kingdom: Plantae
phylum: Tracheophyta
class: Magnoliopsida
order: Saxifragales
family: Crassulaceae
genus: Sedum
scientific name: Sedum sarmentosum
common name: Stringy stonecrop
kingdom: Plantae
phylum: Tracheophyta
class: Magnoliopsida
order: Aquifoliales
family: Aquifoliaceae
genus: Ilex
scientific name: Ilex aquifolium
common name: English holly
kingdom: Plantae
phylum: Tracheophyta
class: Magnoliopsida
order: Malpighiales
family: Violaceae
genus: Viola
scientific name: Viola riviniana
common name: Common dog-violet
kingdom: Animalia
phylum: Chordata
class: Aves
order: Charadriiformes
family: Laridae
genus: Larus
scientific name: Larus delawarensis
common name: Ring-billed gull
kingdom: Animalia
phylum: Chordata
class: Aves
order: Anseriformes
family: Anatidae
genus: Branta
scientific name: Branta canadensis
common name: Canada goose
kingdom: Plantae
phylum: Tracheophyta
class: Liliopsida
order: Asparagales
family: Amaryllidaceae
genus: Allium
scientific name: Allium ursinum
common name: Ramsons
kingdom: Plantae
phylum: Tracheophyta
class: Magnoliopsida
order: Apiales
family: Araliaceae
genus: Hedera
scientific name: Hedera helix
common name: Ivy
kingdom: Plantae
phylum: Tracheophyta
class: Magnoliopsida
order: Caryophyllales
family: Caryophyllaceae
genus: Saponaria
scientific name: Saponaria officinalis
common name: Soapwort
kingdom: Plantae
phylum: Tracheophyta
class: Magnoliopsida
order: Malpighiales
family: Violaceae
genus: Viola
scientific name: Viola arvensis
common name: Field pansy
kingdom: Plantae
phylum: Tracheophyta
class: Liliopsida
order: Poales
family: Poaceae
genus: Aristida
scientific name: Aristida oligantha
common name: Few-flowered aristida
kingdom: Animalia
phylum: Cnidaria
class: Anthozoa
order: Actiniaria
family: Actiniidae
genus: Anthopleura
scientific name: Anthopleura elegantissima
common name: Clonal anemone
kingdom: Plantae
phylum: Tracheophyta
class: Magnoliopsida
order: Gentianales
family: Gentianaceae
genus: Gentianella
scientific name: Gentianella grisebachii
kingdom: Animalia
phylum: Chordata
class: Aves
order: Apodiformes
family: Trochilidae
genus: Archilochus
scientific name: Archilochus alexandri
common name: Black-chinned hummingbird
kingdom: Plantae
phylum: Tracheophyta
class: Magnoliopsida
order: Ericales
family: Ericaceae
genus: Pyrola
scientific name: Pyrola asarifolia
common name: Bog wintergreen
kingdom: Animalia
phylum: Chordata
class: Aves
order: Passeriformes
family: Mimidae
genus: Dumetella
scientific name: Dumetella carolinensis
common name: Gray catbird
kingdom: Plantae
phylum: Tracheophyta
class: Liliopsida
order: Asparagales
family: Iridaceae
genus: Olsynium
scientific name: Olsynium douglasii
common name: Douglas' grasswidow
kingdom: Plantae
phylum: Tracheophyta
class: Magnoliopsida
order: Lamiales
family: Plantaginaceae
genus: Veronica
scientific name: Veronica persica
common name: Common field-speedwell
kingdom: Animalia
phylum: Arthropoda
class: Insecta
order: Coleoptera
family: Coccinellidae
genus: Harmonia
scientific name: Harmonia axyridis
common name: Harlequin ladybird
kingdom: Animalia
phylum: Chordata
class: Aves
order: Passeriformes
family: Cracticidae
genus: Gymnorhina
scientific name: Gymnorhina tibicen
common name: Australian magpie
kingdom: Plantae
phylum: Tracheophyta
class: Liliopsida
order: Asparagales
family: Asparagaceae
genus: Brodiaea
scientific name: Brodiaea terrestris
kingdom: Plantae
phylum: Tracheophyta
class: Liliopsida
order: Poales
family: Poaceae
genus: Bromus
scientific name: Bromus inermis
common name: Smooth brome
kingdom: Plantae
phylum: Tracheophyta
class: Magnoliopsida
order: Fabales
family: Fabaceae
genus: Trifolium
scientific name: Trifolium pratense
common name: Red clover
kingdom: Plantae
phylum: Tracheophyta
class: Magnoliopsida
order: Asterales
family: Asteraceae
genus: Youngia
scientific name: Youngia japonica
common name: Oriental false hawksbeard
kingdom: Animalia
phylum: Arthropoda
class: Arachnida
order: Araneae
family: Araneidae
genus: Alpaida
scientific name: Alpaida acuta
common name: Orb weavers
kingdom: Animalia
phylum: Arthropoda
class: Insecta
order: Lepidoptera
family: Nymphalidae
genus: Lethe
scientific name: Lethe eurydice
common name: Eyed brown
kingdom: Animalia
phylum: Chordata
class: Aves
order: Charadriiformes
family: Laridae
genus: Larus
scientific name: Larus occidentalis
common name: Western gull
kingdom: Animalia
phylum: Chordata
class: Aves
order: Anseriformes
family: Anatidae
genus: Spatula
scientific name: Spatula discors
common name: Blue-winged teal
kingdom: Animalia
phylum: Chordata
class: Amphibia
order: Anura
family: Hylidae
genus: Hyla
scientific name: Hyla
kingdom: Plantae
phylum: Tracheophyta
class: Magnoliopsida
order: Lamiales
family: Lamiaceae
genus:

- - - -

= The task =
Render every line of the material above as a numbered list, leaving out any blank lines.

= Correct result =
1. kingdom: Plantae
2. phylum: Tracheophyta
3. class: Magnoliopsida
4. order: Saxifragales
5. family: Crassulaceae
6. genus: Sedum
7. scientific name: Sedum sarmentosum
8. common name: Stringy stonecrop
9. kingdom: Plantae
10. phylum: Tracheophyta
11. class: Magnoliopsida
12. order: Aquifoliales
13. family: Aquifoliaceae
14. genus: Ilex
15. scientific name: Ilex aquifolium
16. common name: English holly
17. kingdom: Plantae
18. phylum: Tracheophyta
19. class: Magnoliopsida
20. order: Malpighiales
21. family: Violaceae
22. genus: Viola
23. scientific name: Viola riviniana
24. common name: Common dog-violet
25. kingdom: Animalia
26. phylum: Chordata
27. class: Aves
28. order: Charadriiformes
29. family: Laridae
30. genus: Larus
31. scientific name: Larus delawarensis
32. common name: Ring-billed gull
33. kingdom: Animalia
34. phylum: Chordata
35. class: Aves
36. order: Anseriformes
37. family: Anatidae
38. genus: Branta
39. scientific name: Branta canadensis
40. common name: Canada goose
41. kingdom: Plantae
42. phylum: Tracheophyta
43. class: Liliopsida
44. order: Asparagales
45. family: Amaryllidaceae
46. genus: Allium
47. scientific name: Allium ursinum
48. common name: Ramsons
49. kingdom: Plantae
50. phylum: Tracheophyta
51. class: Magnoliopsida
52. order: Apiales
53. family: Araliaceae
54. genus: Hedera
55. scientific name: Hedera helix
56. common name: Ivy
57. kingdom: Plantae
58. phylum: Tracheophyta
59. class: Magnoliopsida
60. order: Caryophyllales
61. family: Caryophyllaceae
62. genus: Saponaria
63. scientific name: Saponaria officinalis
64. common name: Soapwort
65. kingdom: Plantae
66. phylum: Tracheophyta
67. class: Magnoliopsida
68. order: Malpighiales
69. family: Violaceae
70. genus: Viola
71. scientific name: Viola arvensis
72. common name: Field pansy
73. kingdom: Plantae
74. phylum: Tracheophyta
75. class: Liliopsida
76. order: Poales
77. family: Poaceae
78. genus: Aristida
79. scientific name: Aristida oligantha
80. common name: Few-flowered aristida
81. kingdom: Animalia
82. phylum: Cnidaria
83. class: Anthozoa
84. order: Actiniaria
85. family: Actiniidae
86. genus: Anthopleura
87. scientific name: Anthopleura elegantissima
88. common name: Clonal anemone
89. kingdom: Plantae
90. phylum: Tracheophyta
91. class: Magnoliopsida
92. order: Gentianales
93. family: Gentianaceae
94. genus: Gentianella
95. scientific name: Gentianella grisebachii
96. kingdom: Animalia
97. phylum: Chordata
98. class: Aves
99. order: Apodiformes
100. family: Trochilidae
101. genus: Archilochus
102. scientific name: Archilochus alexandri
103. common name: Black-chinned hummingbird
104. kingdom: Plantae
105. phylum: Tracheophyta
106. class: Magnoliopsida
107. order: Ericales
108. family: Ericaceae
109. genus: Pyrola
110. scientific name: Pyrola asarifolia
111. common name: Bog wintergreen
112. kingdom: Animalia
113. phylum: Chordata
114. class: Aves
115. order: Passeriformes
116. family: Mimidae
117. genus: Dumetella
118. scientific name: Dumetella carolinensis
119. common name: Gray catbird
120. kingdom: Plantae
121. phylum: Tracheophyta
122. class: Liliopsida
123. order: Asparagales
124. family: Iridaceae
125. genus: Olsynium
126. scientific name: Olsynium douglasii
127. common name: Douglas' grasswidow
128. kingdom: Plantae
129. phylum: Tracheophyta
130. class: Magnoliopsida
131. order: Lamiales
132. family: Plantaginaceae
133. genus: Veronica
134. scientific name: Veronica persica
135. common name: Common field-speedwell
136. kingdom: Animalia
137. phylum: Arthropoda
138. class: Insecta
139. order: Coleoptera
140. family: Coccinellidae
141. genus: Harmonia
142. scientific name: Harmonia axyridis
143. common name: Harlequin ladybird
144. kingdom: Animalia
145. phylum: Chordata
146. class: Aves
147. order: Passeriformes
148. family: Cracticidae
149. genus: Gymnorhina
150. scientific name: Gymnorhina tibicen
151. common name: Australian magpie
152. kingdom: Plantae
153. phylum: Tracheophyta
154. class: Liliopsida
155. order: Asparagales
156. family: Asparagaceae
157. genus: Brodiaea
158. scientific name: Brodiaea terrestris
159. kingdom: Plantae
160. phylum: Tracheophyta
161. class: Liliopsida
162. order: Poales
163. family: Poaceae
164. genus: Bromus
165. scientific name: Bromus inermis
166. common name: Smooth brome
167. kingdom: Plantae
168. phylum: Tracheophyta
169. class: Magnoliopsida
170. order: Fabales
171. family: Fabaceae
172. genus: Trifolium
173. scientific name: Trifolium pratense
174. common name: Red clover
175. kingdom: Plantae
176. phylum: Tracheophyta
177. class: Magnoliopsida
178. order: Asterales
179. family: Asteraceae
180. genus: Youngia
181. scientific name: Youngia japonica
182. common name: Oriental false hawksbeard
183. kingdom: Animalia
184. phylum: Arthropoda
185. class: Arachnida
186. order: Araneae
187. family: Araneidae
188. genus: Alpaida
189. scientific name: Alpaida acuta
190. common name: Orb weavers
191. kingdom: Animalia
192. phylum: Arthropoda
193. class: Insecta
194. order: Lepidoptera
195. family: Nymphalidae
196. genus: Lethe
197. scientific name: Lethe eurydice
198. common name: Eyed brown
199. kingdom: Animalia
200. phylum: Chordata
201. class: Aves
202. order: Charadriiformes
203. family: Laridae
204. genus: Larus
205. scientific name: Larus occidentalis
206. common name: Western gull
207. kingdom: Animalia
208. phylum: Chordata
209. class: Aves
210. order: Anseriformes
211. family: Anatidae
212. genus: Spatula
213. scientific name: Spatula discors
214. common name: Blue-winged teal
215. kingdom: Animalia
216. phylum: Chordata
217. class: Amphibia
218. order: Anura
219. family: Hylidae
220. genus: Hyla
221. scientific name: Hyla
222. kingdom: Plantae
223. phylum: Tracheophyta
224. class: Magnoliopsida
225. order: Lamiales
226. family: Lamiaceae
227. genus:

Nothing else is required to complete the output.